Records from a data collection:
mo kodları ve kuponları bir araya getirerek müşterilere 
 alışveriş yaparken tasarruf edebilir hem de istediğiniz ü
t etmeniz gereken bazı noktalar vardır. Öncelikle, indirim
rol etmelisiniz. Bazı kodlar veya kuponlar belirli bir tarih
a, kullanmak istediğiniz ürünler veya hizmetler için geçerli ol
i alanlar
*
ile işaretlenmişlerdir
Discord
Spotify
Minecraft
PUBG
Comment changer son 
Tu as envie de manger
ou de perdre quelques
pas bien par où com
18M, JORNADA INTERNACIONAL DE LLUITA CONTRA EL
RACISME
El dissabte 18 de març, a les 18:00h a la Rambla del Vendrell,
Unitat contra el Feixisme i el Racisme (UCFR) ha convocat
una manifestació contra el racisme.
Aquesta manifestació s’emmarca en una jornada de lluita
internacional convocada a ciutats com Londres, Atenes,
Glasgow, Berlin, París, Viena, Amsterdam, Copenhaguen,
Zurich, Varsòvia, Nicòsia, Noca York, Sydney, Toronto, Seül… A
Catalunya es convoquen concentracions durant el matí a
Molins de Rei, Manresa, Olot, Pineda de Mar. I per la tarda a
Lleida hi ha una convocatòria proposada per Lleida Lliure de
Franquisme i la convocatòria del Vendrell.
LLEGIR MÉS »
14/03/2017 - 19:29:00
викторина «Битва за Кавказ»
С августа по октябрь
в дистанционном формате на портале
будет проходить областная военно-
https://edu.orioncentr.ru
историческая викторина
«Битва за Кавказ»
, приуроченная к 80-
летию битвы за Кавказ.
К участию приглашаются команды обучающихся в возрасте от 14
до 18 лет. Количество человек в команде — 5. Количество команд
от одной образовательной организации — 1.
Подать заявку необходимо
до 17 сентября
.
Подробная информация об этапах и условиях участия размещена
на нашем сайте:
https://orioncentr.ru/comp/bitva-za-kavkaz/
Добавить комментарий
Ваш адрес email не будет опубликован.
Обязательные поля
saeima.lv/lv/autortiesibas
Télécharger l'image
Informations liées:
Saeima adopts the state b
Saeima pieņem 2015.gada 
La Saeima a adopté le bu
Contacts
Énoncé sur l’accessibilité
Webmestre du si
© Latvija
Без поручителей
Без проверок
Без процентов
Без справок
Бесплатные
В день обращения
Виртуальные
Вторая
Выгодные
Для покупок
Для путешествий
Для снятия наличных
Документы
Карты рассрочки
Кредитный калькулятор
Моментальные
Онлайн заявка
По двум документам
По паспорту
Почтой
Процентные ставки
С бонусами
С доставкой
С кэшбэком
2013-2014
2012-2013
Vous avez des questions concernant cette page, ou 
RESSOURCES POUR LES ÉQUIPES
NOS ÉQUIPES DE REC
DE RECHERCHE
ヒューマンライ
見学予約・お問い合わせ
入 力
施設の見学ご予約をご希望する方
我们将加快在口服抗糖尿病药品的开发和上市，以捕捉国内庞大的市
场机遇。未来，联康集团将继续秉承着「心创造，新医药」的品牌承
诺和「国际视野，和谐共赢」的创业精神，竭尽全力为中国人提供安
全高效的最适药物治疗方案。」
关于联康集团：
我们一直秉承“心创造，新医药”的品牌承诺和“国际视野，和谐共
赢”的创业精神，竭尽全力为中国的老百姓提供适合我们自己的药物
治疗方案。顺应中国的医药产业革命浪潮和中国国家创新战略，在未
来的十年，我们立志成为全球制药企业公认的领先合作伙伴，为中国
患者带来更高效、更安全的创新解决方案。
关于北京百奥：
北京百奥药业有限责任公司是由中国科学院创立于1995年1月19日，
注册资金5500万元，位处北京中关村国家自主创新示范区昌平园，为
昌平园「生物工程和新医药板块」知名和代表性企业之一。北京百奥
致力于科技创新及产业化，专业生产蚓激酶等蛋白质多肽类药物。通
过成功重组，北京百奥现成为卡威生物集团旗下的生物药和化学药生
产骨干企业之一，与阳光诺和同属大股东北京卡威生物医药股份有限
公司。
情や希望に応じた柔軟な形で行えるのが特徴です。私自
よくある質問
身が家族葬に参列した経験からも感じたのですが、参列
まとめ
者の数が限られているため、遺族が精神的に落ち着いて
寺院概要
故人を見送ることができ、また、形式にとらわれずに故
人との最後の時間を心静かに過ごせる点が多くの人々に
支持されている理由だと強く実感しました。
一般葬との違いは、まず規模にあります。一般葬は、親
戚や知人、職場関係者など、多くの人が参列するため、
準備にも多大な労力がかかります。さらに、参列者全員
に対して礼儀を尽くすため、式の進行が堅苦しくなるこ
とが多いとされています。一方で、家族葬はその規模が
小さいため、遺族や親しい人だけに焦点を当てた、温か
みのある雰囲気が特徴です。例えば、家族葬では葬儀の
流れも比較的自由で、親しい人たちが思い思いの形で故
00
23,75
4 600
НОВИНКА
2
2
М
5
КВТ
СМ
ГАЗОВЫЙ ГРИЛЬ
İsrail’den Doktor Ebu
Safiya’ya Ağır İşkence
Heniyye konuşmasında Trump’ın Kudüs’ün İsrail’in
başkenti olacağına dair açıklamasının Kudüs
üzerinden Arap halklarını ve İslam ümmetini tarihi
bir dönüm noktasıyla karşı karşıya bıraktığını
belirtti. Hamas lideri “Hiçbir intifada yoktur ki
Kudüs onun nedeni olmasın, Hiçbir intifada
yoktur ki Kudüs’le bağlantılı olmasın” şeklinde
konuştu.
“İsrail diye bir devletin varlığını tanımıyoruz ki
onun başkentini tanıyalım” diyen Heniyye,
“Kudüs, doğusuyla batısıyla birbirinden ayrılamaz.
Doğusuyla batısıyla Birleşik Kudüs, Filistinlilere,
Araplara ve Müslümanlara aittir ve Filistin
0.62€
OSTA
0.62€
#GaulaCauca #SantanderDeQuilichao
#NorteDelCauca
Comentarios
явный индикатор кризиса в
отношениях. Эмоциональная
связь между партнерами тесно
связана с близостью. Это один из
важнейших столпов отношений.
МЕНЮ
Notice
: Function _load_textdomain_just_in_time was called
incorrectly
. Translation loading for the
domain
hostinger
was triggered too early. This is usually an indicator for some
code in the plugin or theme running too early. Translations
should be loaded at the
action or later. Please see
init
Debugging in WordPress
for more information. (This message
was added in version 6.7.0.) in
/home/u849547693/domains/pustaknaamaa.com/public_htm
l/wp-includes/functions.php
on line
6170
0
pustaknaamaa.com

* [TASK STATEMENT]:
Copy out all of the lines above, keeping every character the same.

* [TASK RESPONSE]:
mo kodları ve kuponları bir araya getirerek müşterilere 
 alışveriş yaparken tasarruf edebilir hem de istediğiniz ü
t etmeniz gereken bazı noktalar vardır. Öncelikle, indirim
rol etmelisiniz. Bazı kodlar veya kuponlar belirli bir tarih
a, kullanmak istediğiniz ürünler veya hizmetler için geçerli ol
i alanlar
*
ile işaretlenmişlerdir
Discord
Spotify
Minecraft
PUBG
Comment changer son 
Tu as envie de manger
ou de perdre quelques
pas bien par où com
18M, JORNADA INTERNACIONAL DE LLUITA CONTRA EL
RACISME
El dissabte 18 de març, a les 18:00h a la Rambla del Vendrell,
Unitat contra el Feixisme i el Racisme (UCFR) ha convocat
una manifestació contra el racisme.
Aquesta manifestació s’emmarca en una jornada de lluita
internacional convocada a ciutats com Londres, Atenes,
Glasgow, Berlin, París, Viena, Amsterdam, Copenhaguen,
Zurich, Varsòvia, Nicòsia, Noca York, Sydney, Toronto, Seül… A
Catalunya es convoquen concentracions durant el matí a
Molins de Rei, Manresa, Olot, Pineda de Mar. I per la tarda a
Lleida hi ha una convocatòria proposada per Lleida Lliure de
Franquisme i la convocatòria del Vendrell.
LLEGIR MÉS »
14/03/2017 - 19:29:00
викторина «Битва за Кавказ»
С августа по октябрь
в дистанционном формате на портале
будет проходить областная военно-
https://edu.orioncentr.ru
историческая викторина
«Битва за Кавказ»
, приуроченная к 80-
летию битвы за Кавказ.
К участию приглашаются команды обучающихся в возрасте от 14
до 18 лет. Количество человек в команде — 5. Количество команд
от одной образовательной организации — 1.
Подать заявку необходимо
до 17 сентября
.
Подробная информация об этапах и условиях участия размещена
на нашем сайте:
https://orioncentr.ru/comp/bitva-za-kavkaz/
Добавить комментарий
Ваш адрес email не будет опубликован.
Обязательные поля
saeima.lv/lv/autortiesibas
Télécharger l'image
Informations liées:
Saeima adopts the state b
Saeima pieņem 2015.gada 
La Saeima a adopté le bu
Contacts
Énoncé sur l’accessibilité
Webmestre du si
© Latvija
Без поручителей
Без проверок
Без процентов
Без справок
Бесплатные
В день обращения
Виртуальные
Вторая
Выгодные
Для покупок
Для путешествий
Для снятия наличных
Документы
Карты рассрочки
Кредитный калькулятор
Моментальные
Онлайн заявка
По двум документам
По паспорту
Почтой
Процентные ставки
С бонусами
С доставкой
С кэшбэком
2013-2014
2012-2013
Vous avez des questions concernant cette page, ou 
RESSOURCES POUR LES ÉQUIPES
NOS ÉQUIPES DE REC
DE RECHERCHE
ヒューマンライ
見学予約・お問い合わせ
入 力
施設の見学ご予約をご希望する方
我们将加快在口服抗糖尿病药品的开发和上市，以捕捉国内庞大的市
场机遇。未来，联康集团将继续秉承着「心创造，新医药」的品牌承
诺和「国际视野，和谐共赢」的创业精神，竭尽全力为中国人提供安
全高效的最适药物治疗方案。」
关于联康集团：
我们一直秉承“心创造，新医药”的品牌承诺和“国际视野，和谐共
赢”的创业精神，竭尽全力为中国的老百姓提供适合我们自己的药物
治疗方案。顺应中国的医药产业革命浪潮和中国国家创新战略，在未
来的十年，我们立志成为全球制药企业公认的领先合作伙伴，为中国
患者带来更高效、更安全的创新解决方案。
关于北京百奥：
北京百奥药业有限责任公司是由中国科学院创立于1995年1月19日，
注册资金5500万元，位处北京中关村国家自主创新示范区昌平园，为
昌平园「生物工程和新医药板块」知名和代表性企业之一。北京百奥
致力于科技创新及产业化，专业生产蚓激酶等蛋白质多肽类药物。通
过成功重组，北京百奥现成为卡威生物集团旗下的生物药和化学药生
产骨干企业之一，与阳光诺和同属大股东北京卡威生物医药股份有限
公司。
情や希望に応じた柔軟な形で行えるのが特徴です。私自
よくある質問
身が家族葬に参列した経験からも感じたのですが、参列
まとめ
者の数が限られているため、遺族が精神的に落ち着いて
寺院概要
故人を見送ることができ、また、形式にとらわれずに故
人との最後の時間を心静かに過ごせる点が多くの人々に
支持されている理由だと強く実感しました。
一般葬との違いは、まず規模にあります。一般葬は、親
戚や知人、職場関係者など、多くの人が参列するため、
準備にも多大な労力がかかります。さらに、参列者全員
に対して礼儀を尽くすため、式の進行が堅苦しくなるこ
とが多いとされています。一方で、家族葬はその規模が
小さいため、遺族や親しい人だけに焦点を当てた、温か
みのある雰囲気が特徴です。例えば、家族葬では葬儀の
流れも比較的自由で、親しい人たちが思い思いの形で故
00
23,75
4 600
НОВИНКА
2
2
М
5
КВТ
СМ
ГАЗОВЫЙ ГРИЛЬ
İsrail’den Doktor Ebu
Safiya’ya Ağır İşkence
Heniyye konuşmasında Trump’ın Kudüs’ün İsrail’in
başkenti olacağına dair açıklamasının Kudüs
üzerinden Arap halklarını ve İslam ümmetini tarihi
bir dönüm noktasıyla karşı karşıya bıraktığını
belirtti. Hamas lideri “Hiçbir intifada yoktur ki
Kudüs onun nedeni olmasın, Hiçbir intifada
yoktur ki Kudüs’le bağlantılı olmasın” şeklinde
konuştu.
“İsrail diye bir devletin varlığını tanımıyoruz ki
onun başkentini tanıyalım” diyen Heniyye,
“Kudüs, doğusuyla batısıyla birbirinden ayrılamaz.
Doğusuyla batısıyla Birleşik Kudüs, Filistinlilere,
Araplara ve Müslümanlara aittir ve Filistin
0.62€
OSTA
0.62€
#GaulaCauca #SantanderDeQuilichao
#NorteDelCauca
Comentarios
явный индикатор кризиса в
отношениях. Эмоциональная
связь между партнерами тесно
связана с близостью. Это один из
важнейших столпов отношений.
МЕНЮ
Notice
: Function _load_textdomain_just_in_time was called
incorrectly
. Translation loading for the
domain
hostinger
was triggered too early. This is usually an indicator for some
code in the plugin or theme running too early. Translations
should be loaded at the
action or later. Please see
init
Debugging in WordPress
for more information. (This message
was added in version 6.7.0.) in
/home/u849547693/domains/pustaknaamaa.com/public_htm
l/wp-includes/functions.php
on line
6170
0
pustaknaamaa.com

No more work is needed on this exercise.